Auch Gesundheitsexperten der Union verlangen erheblich mehr Geld für die Forschung als im Haushalt vorgesehen.
Ex-Gesundheitsminister Karl Lauterbach (SPD) stößt Debatte über Long-Covid-Forschung an.
Von Norbert Wallet
Ex-Bundesgesundheitsminister Karl Lauterbach (SPD) hat sich selbstkritisch und nachdenklich zu einem Aspekt seiner Amtszeit geäußert. Es geht um die Bemühungen, die Ursachen von Long Covid zu ergründen. Lauterbach hält diesen Forschungsbereich für unterfinanziert. „Wir haben den Erkrankten versprochen, dass wir ihnen helfen, haben Forschungsmittel angekündigt. Es passiert aber viel zu wenig“, sagte Lauterbach. Dabei räumte er ein, dass er auch selbst einen Teil der Verantwortung dafür trage, dass nicht mehr erreicht wurde.
Zahl der Betroffenen hat sich verdoppelt
Der Ex-Minister ist inzwischen Vorsitzender des Forschungsausschusses des Bundestags. Er sagte, die Bundesregierung streite sich gerade darum, ob man für die Forschung 10 oder 15 Millionen Euro aufwende. Lauterbach nennt diese Summen inakzeptabel. „Das ist nicht im Ansatz die Dimension, die für die Therapieforschung nötig wäre. Wir müssten mindestens eine Milliarde Euro investieren.“
Die Zahl der am chronischen Erschöpfungssyndrom (ME/CFS) Erkrankten hat sich seit Beginn der Corona-Pandemie laut Schätzungen auf fast 650 000 Betroffene verdoppelt. Vor wenigen Tagen haben sich die zuständigen Ministerinnen Nina Warken (CDU, Gesundheit) und Dorothee Bär (CDU, Forschung) getroffen, um über eine bessere Zusammenarbeit der beiden Häuser in dieser Frage zu sprechen.

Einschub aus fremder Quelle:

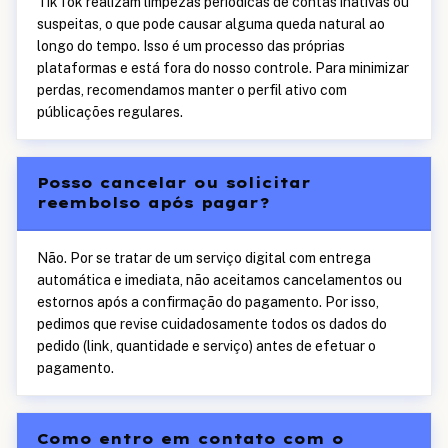
TikTok realizam limpezas periódicas de contas inativas ou
suspeitas, o que pode causar alguma queda natural ao
longo do tempo. Isso é um processo das próprias
plataformas e está fora do nosso controle. Para minimizar
perdas, recomendamos manter o perfil ativo com
públicações regulares.
Posso cancelar ou solicitar
reembolso após pagar?
Não. Por se tratar de um serviço digital com entrega
automática e imediata, não aceitamos cancelamentos ou
estornos após a confirmação do pagamento. Por isso,
pedimos que revise cuidadosamente todos os dados do
pedido (link, quantidade e serviço) antes de efetuar o
pagamento.
Como entro em contato com o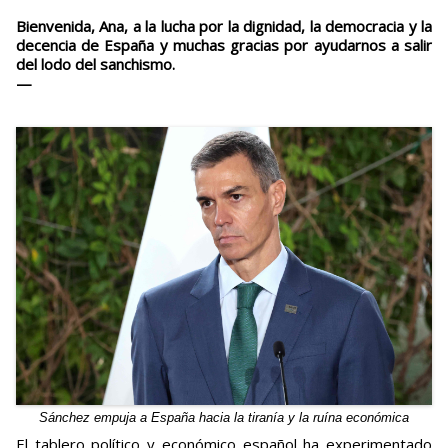
Bienvenida, Ana, a la lucha por la dignidad, la democracia y la
decencia de España y muchas gracias por ayudarnos a salir
del lodo del sanchismo.
—
Sánchez empuja a España hacia la tiranía y la ruína económica
El tablero político y económico español ha experimentado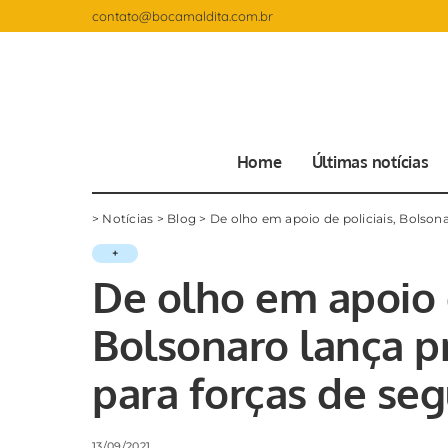
contato@bocamaldita.com.br
Home
Últimas notícias
>
Notícias
>
Blog
>
De olho em apoio de policiais, Bolson
+
De olho em apoio d
Bolsonaro lança p
para forças de se
13/09/2021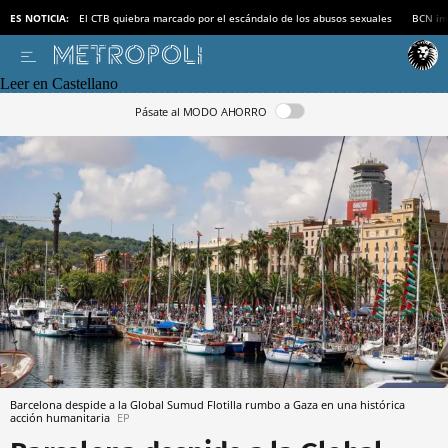
ES NOTICIA:
El CTB quiebra marcado por el escándalo de los abusos sexuales
BCN inv
Leer en Castellano
Pásate al MODO AHORRO
Barcelona despide a la Global Sumud Flotilla rumbo a Gaza en una histórica
acción humanitaria
EP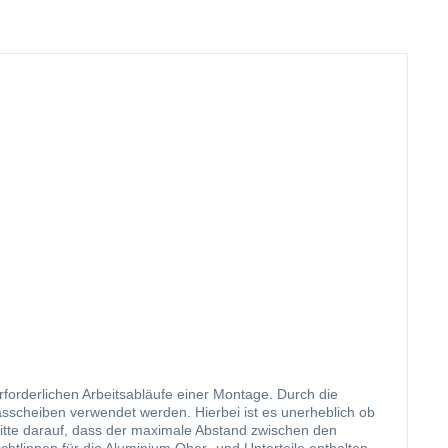
orderlichen Arbeitsabläufe einer Montage. Durch die
asscheiben verwendet werden. Hierbei ist es unerheblich ob
 bitte darauf, dass der maximale Abstand zwischen den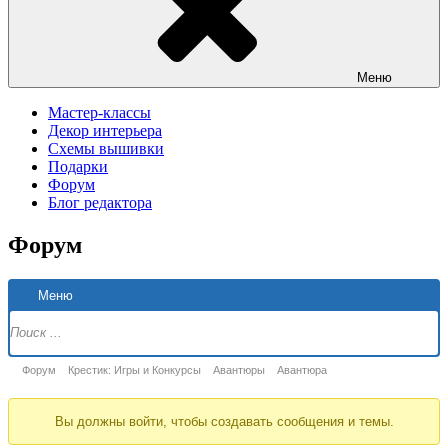
Меню
Мастер-классы
Декор интерьера
Схемы вышивки
Подарки
Форум
Блог редактора
Форум
Н
Меню
Ф
Форум
Форум
Крестик: Игры и Конкурсы
Авантюры
Авантюра
breadcrumbs
Вы должны войти, чтобы создавать сообщения и темы.
-
Вы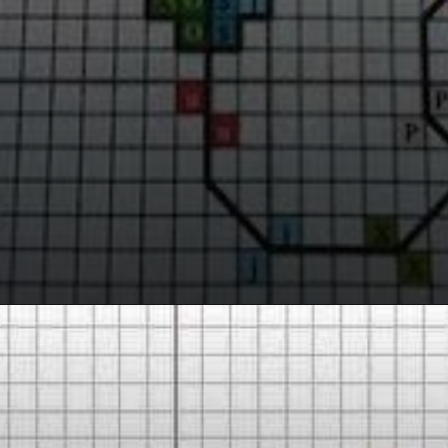
Opening
https://bordadosdalea.com.br/pipas-em-ponto-cruz-belos-graficos-para-se-inspirar/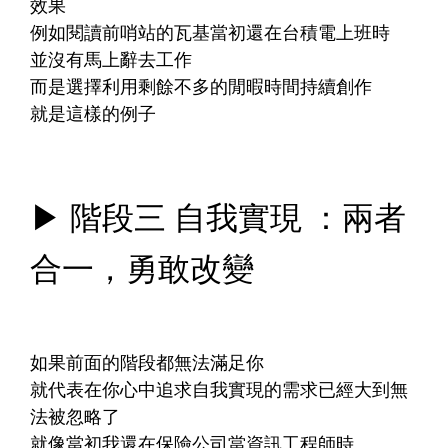
效果
例如閱讀前哨站的瓦基當初還在台積電上班時
並沒有馬上辭去工作
而是選擇利用剩餘不多的閒暇時間持續創作
就是這樣的例子
▶ 階段三 自我實現 ：兩者
合一，勇敢改變
如果前面的階段都無法滿足你
就代表在你心中追求自我實現的需求已經大到無
法被忽略了
就像當初我還在保險公司當資訊工程師時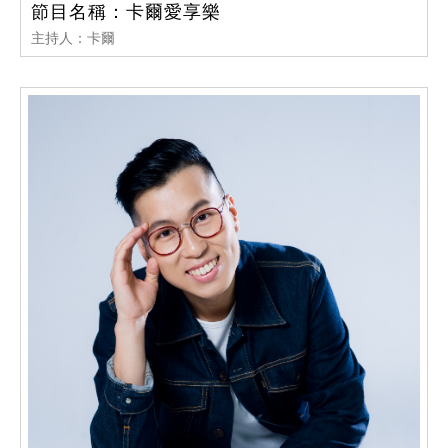
節目名稱：卡爾愛享樂
主持人：卡爾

Auch die Union ruft zum Umsteuern bei der Finanzierung auf
Bei den Fachpolitikern fand Lauterbachs Vorstoß Zustimmung. Die CDU-Gesundheitspolitikerin Nora Seitz sagte, ME/CSF erfahre „seit Jahren viel zu wenig Aufmerksamkeit in der Politik“. Lauterbach habe „insofern damit Recht, wenn er in dieser Hinsicht von einem Staatsversagen spricht.“ Es sei inakzeptabel, „dass trotz der hohen Belastung von Betroffenen und deren Familien die finanzielle Förderung für ME/CFS-Forschung und Versorgung so gering ist“.
Auch die gesundheitspolitische Sprecherin der Unionsfraktion, Simone Borchardt, stimmt dem zu. Der Bundestag müsse hier umsteuern: „Die aktuell geplanten Mittel sind nur ein Tropfen auf dem heißen Stein - das ist für mich auch indiskutabel“, sagte Borchardt. Der CSU-Gesundheitsexperte Stephan Pilsinger sieht das auch so: „Um die Erforschung richtig anzukurbeln und entsprechende Therapieangebote an dafür spezialisierten Zentren für alle Patienten vorhalten zu können, reichen die anvisierten Haushaltsmittel von 10 bis 15 Millionen Euro absehbar nicht aus. Das muss wohl schon ein dreistelliger Millionenbetrag werden“, sagte er unserer Zeitung.
Der linke Abgeordnete Ates Gürpinar nannte es „beschämend für die bisherigen und die amtierende Bundesregierung, wie mit Menschen umgegangen wird, die an Long Covid oder ME/CFS erkranken“. Deren soziale Absicherung und die Gesundheitsversorgung sei „absolut unzureichend“. Der grüne Gesundheitsexperte Janosch Dahmen sagte unserer Zeitung, Lauterbach benenne das Problem „völlig zu Recht als Staatsversagen“. Die strukturelle Vernachlässigung dieser Erkrankung sei „tatsächlich ein gesundheitspolitischer und medizinischer Blindfleck“.